Geld stinkt nicht!

Ferdinand F. Planegger

von Ferdinand F. Planegger

Story

Es war November geworden. Ein Blick aus dem Fenster des Krankenzimmers zeigte mir, dass nach dem Ahornbaum jetzt auch die anderen Bäume im Park ihre Blätter verloren hatten. In der Dämmerung sahen sie aus schwarze Skelette aus. Ich lag seit Wochen hier, doch heute war ein besonderer Tag, denn erstens kam meine Mutter zu Besuch und zweitens durfte ich zum ersten Mal aufstehen.

„Hilfst du mir, Mama?“ – „Natürlich! Was soll ich tun?“ – „Nichts, nur da sein, falls ich umfalle.”

Ich hielt mich am Nachttisch fest, schwenkte meine Beine aus dem Bett und stand tatsächlich auf den Füßen. Es fühlte sich an, als hätte ich Gummibeine. Zittrig und wackelig, aber ich stand. Und schaffte eine Runde um mein Krankenbett. „Super“, sagte Mama und applaudierte. Nach einer kurzen Verschnaufpause fragte ich, was es draußen so an Neuigkeiten gäbe. Darauf hatte meine sonst so stille Mutter offenbar gewartet, denn plötzlich legte sie los. Sie warf den Kopf in den Nacken und wirkte plötzlich viel größer als sonst. Ihre Augen glänzten, dann platzte es aus ihr heraus: „Sieh mich an, Ferdinand, vor dir steht eine berufstätige Frau! Ich bin ab sofort bei der Stadtgemeinde fix angestellt!”
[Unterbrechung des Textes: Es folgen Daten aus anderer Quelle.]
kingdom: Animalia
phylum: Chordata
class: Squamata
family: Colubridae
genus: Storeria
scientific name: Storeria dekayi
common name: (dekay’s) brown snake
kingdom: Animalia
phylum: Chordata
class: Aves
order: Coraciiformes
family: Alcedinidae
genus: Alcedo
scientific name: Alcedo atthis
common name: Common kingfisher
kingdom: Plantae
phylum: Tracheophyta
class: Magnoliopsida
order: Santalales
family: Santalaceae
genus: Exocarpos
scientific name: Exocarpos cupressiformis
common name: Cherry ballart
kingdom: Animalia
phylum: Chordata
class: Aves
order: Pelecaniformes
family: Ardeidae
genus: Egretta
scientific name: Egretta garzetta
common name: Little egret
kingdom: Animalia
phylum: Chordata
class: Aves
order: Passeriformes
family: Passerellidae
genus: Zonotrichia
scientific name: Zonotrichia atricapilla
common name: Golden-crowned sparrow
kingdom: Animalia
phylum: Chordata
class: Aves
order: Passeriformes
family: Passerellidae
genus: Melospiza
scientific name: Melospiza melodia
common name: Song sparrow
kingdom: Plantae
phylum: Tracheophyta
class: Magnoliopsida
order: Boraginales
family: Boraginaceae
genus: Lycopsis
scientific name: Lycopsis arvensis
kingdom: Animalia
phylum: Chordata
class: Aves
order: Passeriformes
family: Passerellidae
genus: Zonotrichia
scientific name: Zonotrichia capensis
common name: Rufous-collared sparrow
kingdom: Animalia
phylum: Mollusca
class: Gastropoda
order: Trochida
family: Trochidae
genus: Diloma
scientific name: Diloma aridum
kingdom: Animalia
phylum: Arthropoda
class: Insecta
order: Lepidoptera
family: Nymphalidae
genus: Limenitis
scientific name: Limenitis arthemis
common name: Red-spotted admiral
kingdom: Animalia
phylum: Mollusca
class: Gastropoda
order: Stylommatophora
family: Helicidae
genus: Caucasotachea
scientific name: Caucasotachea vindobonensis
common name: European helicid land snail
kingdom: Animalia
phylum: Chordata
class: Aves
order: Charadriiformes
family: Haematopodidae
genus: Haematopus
„Was? Das ist ja toll! Und wo? Ich meine: welche Abteilung?“ – „Du kennst ja das neue Gebäude am Hauptplatz, das wie eine Insel ausschaut. Dort ist mein Arbeitsplatz.“ – „Das ist doch das neue Reisebüro. Du arbeitest im Reisebüro?“ – „Nein, Ferdinand, mein Arbeitsbereich liegt ein Stockwerk tiefer. Ich bin ab sofort für die öffentliche Bedürfnisanstalt verantwortlich.“

Mein Gott, dachte ich, sie ist Klofrau geworden. Ich konnte nichts sagen. Meine Mutter schaute mich skeptisch an. Ich tat so, als suchte ich meine Tabletten. „Ferdinand, du freust dich ja gar nicht. Sag doch was.” – „Doch, Mama, natürlich freue ich mich. Es ist nur – äh, wie soll ich sagen, etwas überraschend.” – „Ich sehe es dir an, du schämst dich. Dazu kann ich nur sagen: Geld stinkt nicht! Ich verdiene eigenes Geld und brauche nicht mehr betteln gehen, wenn dein Vater wieder einmal alles versoffen hat.” – „Du hast ja recht, Mama”, sagte ich, „und es wäre eine gute Gelegenheit, dich von ihm scheiden zu lassen. Wir haben oft darüber gesprochen, immer war es daran gescheitert, dass du kein eigenes Geld verdient hattest. Das ist doch jetzt die Chance. Oder nicht? Wir suchen eine kleine Wohnung, du und ich, und lassen ihn zurück. Soll er sich doch zu Tode saufen.” – „Das ist nicht so einfach, Ferdinand, er ist mein Ehemann.“ – „Ja, aber er verhält sich nicht so. Und nicht wie ein Vater. Er schlägt uns, lässt uns hungern und stürzt uns in die Armut.” – „Ferdinand, das geht nicht. Nicht jetzt.” – „Warum denn nicht?” – „Weil er krank ist. Vielleicht hört er zu trinken auf, wenn er nicht mehr kann. Dann wird er mich brauchen. Ferdinand, bitte versteh mich.“

„Du musst es ja wissen, Mama”, sagte ich und dachte: Wieder ein Traum geplatzt. Ein Grund mehr, so schnell wie möglich auf die Beine zu kommen, um meinen eigenen Weg zu gehen.